- Tasks to perform
• 1. In the Coal Exchange text, in what year did the building become Grade II listed?
• 2. Extend the Coal Exchange text, starting after its last sentence.

- Page extract
=== Section Start ===
The south and west fronts, facing the streets, were built in Italianate style from Portland stone, with four floors, measuring 112 ft wide and 61 ft high. At the southwest corner was an unusual high semi-circular portico with Doric columns and entablature, surmounted by a tower of Portland stone 109 ft high, with a conical roof topped by a gilt ball. Within the tower was a staircase providing access to the upper floors. The ground floor portico provided access to an entrance vestibule leading to a large central circular vaulted hall. The central rotunda was 60 ft in diameter, with a wooden floor inlaid with a large mariner's compass. The rotunda was covered by a glazed cast iron dome with its centre 74 ft above the ground, held up by 8 cast iron piers, supported by 32 ribs 42 ft 6in long.

The dome design was based on that of the Bourse de commerce of Paris by François-Joseph Bélanger and François Brunet, completed in 1811. The dome was decorated with "Raphaelesque" encaustic panels by Frederick Sang on a coal-related theme, depicting fossils of ferns, palms and other plants, and images of collieries and mining operations, and views of North Shields, Sunderland, Newcastle upon Tyne and Durham together, with cast iron decorative features. The piers also supported three tiers of cast iron galleries which opened on to offices around the exterior of the building which were occupied by coal factors and other agents and merchants connected with the coal trade.

==Demolition==
The building suffered some damage in the Second World War, and it ceased to be used as a coal exchange after the war when the coal industry was nationalised. It was then used as offices, but the City of London did not proceed with plans to refurbish the building in the 1950s because its demolition had been suggested to allow widening of the road from Blackfriars to the East End, and it became progressively more dilapidated. Nonetheless, in the 1950s, Professor Henry-Russell Hitchcock described it as "the prime city monument of the early Victorian period".

In September 1956, John Betjeman (a founding member of the Victorian Society and a passionate defender of Victorian architecture) gave a speech to the Society for the Protection of Ancient Buildings in the rotunda of the Coal Exchange to argue for its preservation. It became a Grade II listed building in 1958. A letter published in The Times and signed by Walter Gropius, Sigfried Giedion, Josep Lluís Sert and Eduard Sekler described the Coal Exchange as "a landmark in the history of early iron construction".
=== Section End ===
- Listed records
=== Section Start ===
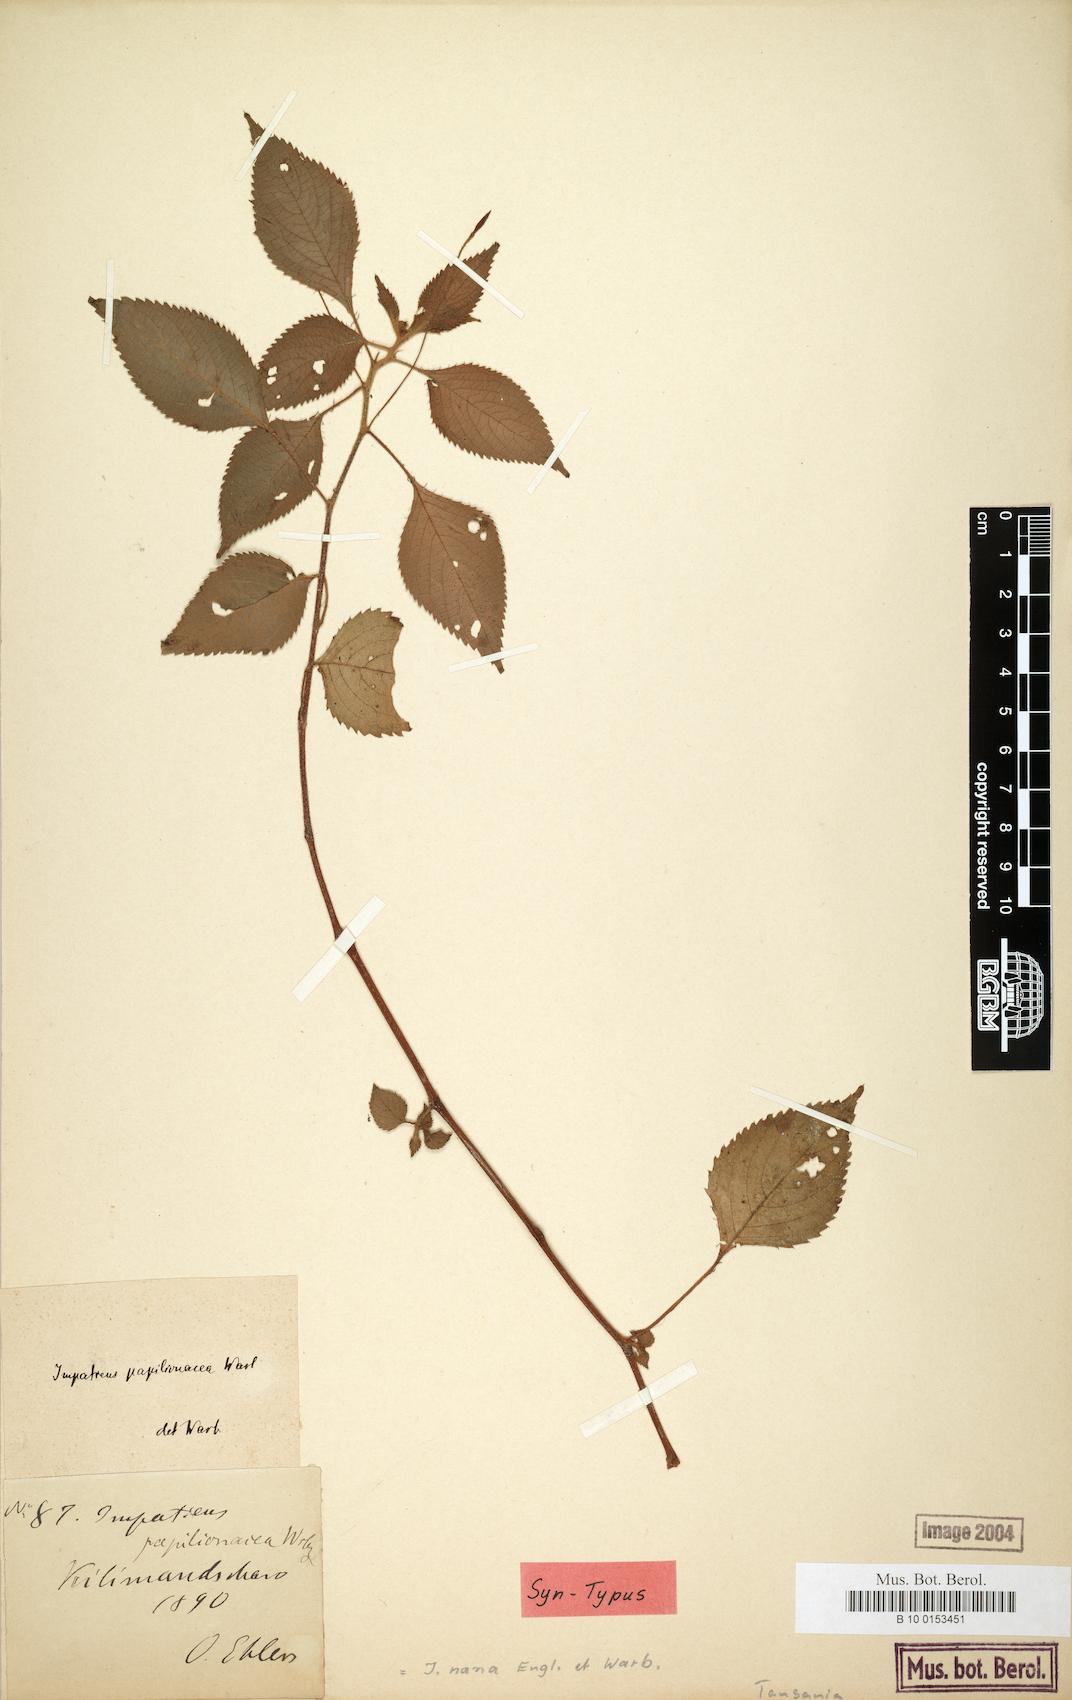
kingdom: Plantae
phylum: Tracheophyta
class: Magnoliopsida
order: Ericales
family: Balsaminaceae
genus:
=== Section End ===
- Your written answers
• 1. 1958

• 2.
Various alternatives were proposed. The Georgian Group and the Victorian Society both favoured preservation of the Coal Exchange, even if that meant that the "very dull, plain and ordinary" rear parts of the nearby Grade I listed Custom House (then the headquarters of HM Customs & Excise) were removed. Others suggested a scheme in which a walkway would be added in arches under the Coal Exchange. There was also a suggestion that the dome could become part of the new Royal School of Music in the Barbican, or shipped to Australia to become part of the National Gallery of Victoria in Melbourne, but funds were not available.

MP Tom Driberg made a speech in an adjournment debate in February 1961, quoting a statement by Sir Mortimer Wheeler published in The Times the previous day, saying that "Professor Pevsner has placed the threatened London Coal Exchange among the twelve irreplaceable buildings of 19th century England ... It expresses an era of urban revolution as no other surviving building is capable of doing ... The Coal Exchange is a national monument in the fullest sense of the phrase, and its destruction would be unforgivable."

Despite campaigns and protests, it was demolished in November 1962 to make way for a "vital" widening of Lower Thames Street. The demolition of the Coal Exchange was described by author Hermione Hobhouse as "one of the great conservationist horror stories".

Cast iron dragons which were mounted on the eaves parapet above the entrance to the Coal Exchange were preserved and were erected as dragon boundary marks in October 1963 in Temple Gardens on Victoria Embankment.